Un día, Paí Pajarito decía misa. La iglesia estaba llena de bote a bote, pues, por ser el día de la Patrona del pueblo, se hallaba todo él congregado. Conviene decir que sobre uno de los costados del templo, había un patiecito cerrado, al cual únicamente se tenía acceso por la puerta de la Sacristía. En el centro de este patio y llenándolo casi por completo, crecía un alto naranjo, visible desde el altar mayor a través de los vidrios de una de las ventanas laterales. El viejo árbol, frondoso no obstante contar más de cien años de vida, -se decía que fue plantado por los jesuitas- conservaba a pesar de lo avanzado de la estación, semiocultas entre el verdor sombrío de su copa, una buena cantidad de naranjas, objeto del celo y de la vigilancia del buen padre, como que se daba el placer de ir saboreándolas poco a poco, cuando ya en otras partes no las había. Había transcurrido la mitad de la misa, cuando la apiñada multitud oyó con el estupor consiguiente, que el Paí pronunciaba las siguientes palabras, que no por dichas en guaraní, resultaban menos sacrílegas: Pe maé upe añá membí oyupiba ojobo (vean ese "hijo del diablo" que va subiendo). Mirándose los unos a los otros, los concurrentes se preguntaban si el Paí se había vuelto loco. Alguien insinuó que sin duda estaba borracho. Es que nadie había observado lo que el: un muchacho que habiéndose colado en un descuido por la puerta de la Sacristía y penetrado al patio, trepaba trabajosamente por el tronco del árbol.

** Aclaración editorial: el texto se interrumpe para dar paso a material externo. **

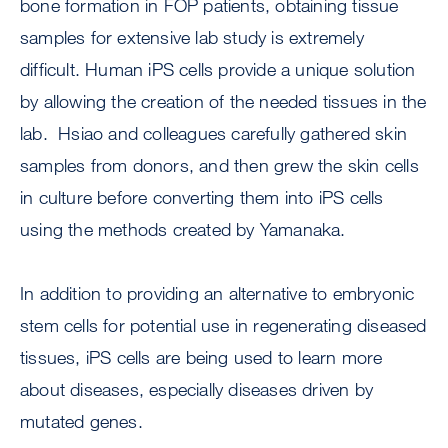
bone formation in FOP patients, obtaining tissue
samples for extensive lab study is extremely
difficult. Human iPS cells provide a unique solution
by allowing the creation of the needed tissues in the
lab. Hsiao and colleagues carefully gathered skin
samples from donors, and then grew the skin cells
in culture before converting them into iPS cells
using the methods created by Yamanaka.
In addition to providing an alternative to embryonic
stem cells for potential use in regenerating diseased
tissues, iPS cells are being used to learn more
about diseases, especially diseases driven by
mutated genes.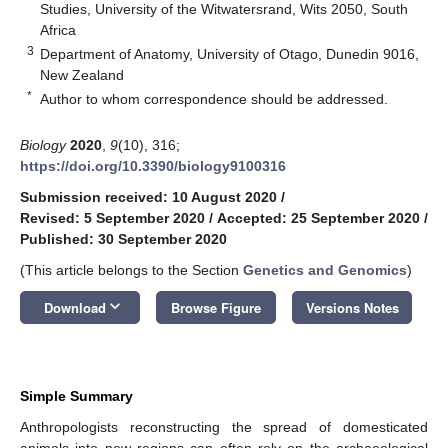
Studies, University of the Witwatersrand, Wits 2050, South
Africa
3
Department of Anatomy, University of Otago, Dunedin 9016,
New Zealand
*
Author to whom correspondence should be addressed.
Biology
2020
,
9
(10), 316;
https://doi.org/10.3390/biology9100316
Submission received: 10 August 2020
/
Revised: 5 September 2020
/
Accepted: 25 September 2020
/
Published: 30 September 2020
(This article belongs to the Section
Genetics and Genomics
)
keyboard_arrow_down
Download
Browse Figure
Versions Notes
Simple Summary
Anthropologists reconstructing the spread of domesticated
animals into new regions can often rely on the archaeological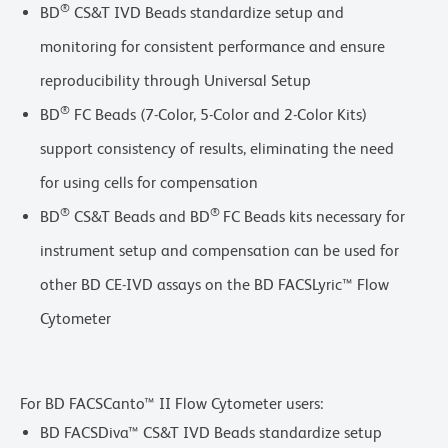
®
BD
CS&T IVD Beads standardize setup and
monitoring for consistent performance and ensure
reproducibility through Universal Setup
®
BD
FC Beads (7-Color, 5-Color and 2-Color Kits)
support consistency of results, eliminating the need
for using cells for compensation
®
®
BD
CS&T Beads and BD
FC Beads kits necessary for
instrument setup and compensation can be used for
other BD CE-IVD assays on the BD FACSLyric™ Flow
Cytometer
For BD FACSCanto™ II Flow Cytometer users:
BD FACSDiva™ CS&T IVD Beads standardize setup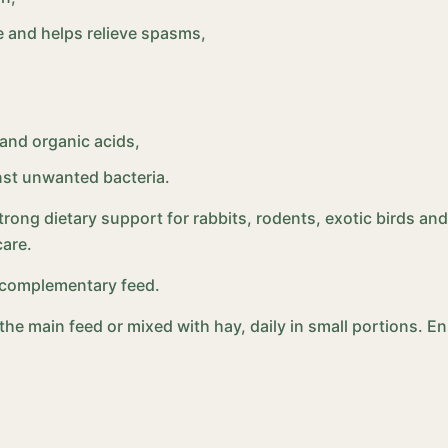
 and helps relieve spasms,
 and organic acids,
nst unwanted bacteria.
strong dietary support for rabbits, rodents, exotic birds and
care.
– complementary feed.
o the main feed or mixed with hay, daily in small portions. 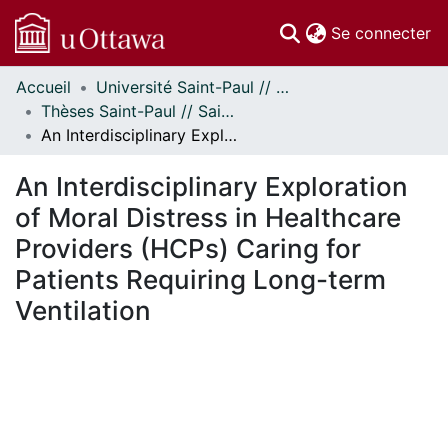
(c
Se connecter
Accueil
Université Saint-Paul // Saint Paul University
Communautés
Thèses Saint-Paul // Saint Paul Theses
et collections
An Interdisciplinary Exploration of Moral Distress in Healthcare Providers (HCPs) Caring for Patients Requiring Long-term Ventilation
Parcourir
Statistiques
An Interdisciplinary Exploration
À propos
of Moral Distress in Healthcare
Providers (HCPs) Caring for
Patients Requiring Long-term
Ventilation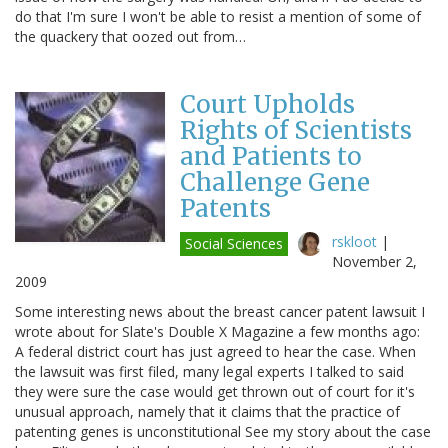
do that I'm sure I won't be able to resist a mention of some of
the quackery that oozed out from…
Court Upholds
Rights of Scientists
and Patients to
Challenge Gene
Patents
rskloot
|
Social Sciences
November 2,
2009
Some interesting news about the breast cancer patent lawsuit I
wrote about for Slate's Double X Magazine a few months ago:
A federal district court has just agreed to hear the case. When
the lawsuit was first filed, many legal experts I talked to said
they were sure the case would get thrown out of court for it's
unusual approach, namely that it claims that the practice of
patenting genes is unconstitutional See my story about the case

Pero como simultáneamente, el Pai levantaba el cáliz conteniendo bajo la forma de la hostia, el cuerpo consagrado de Cristo, los concurrentes dedujeron que sus palabras se referían a éste.
Todos se habían puesto de pie, dispuestos a abandonar el templo. Como Paí Pajarito les daba la espalda, nada veía y seguía oficiando la misa. Cuando el Sacristán se le acercó y lo informó de lo que ocurría, grande fue su confusión. Apenas si podía creer que hubiera pronunciado tales palabras. En todo caso habrían salido de su boca sin darse cuenta. Rápido como la luz, salió por la puerta de la Sacristía y corrió hasta la puerta principal de la Iglesia, se plantó en medio de ella y abriendo los brazos en cruz para que nadie pudiera salir, apostrofó a la multitud con voz que nadie dejara de oír: "Vuélvanse a sus asientos. A quien yo me refería no era a Dios, sino al muchacho que subía a robar mis naranjas".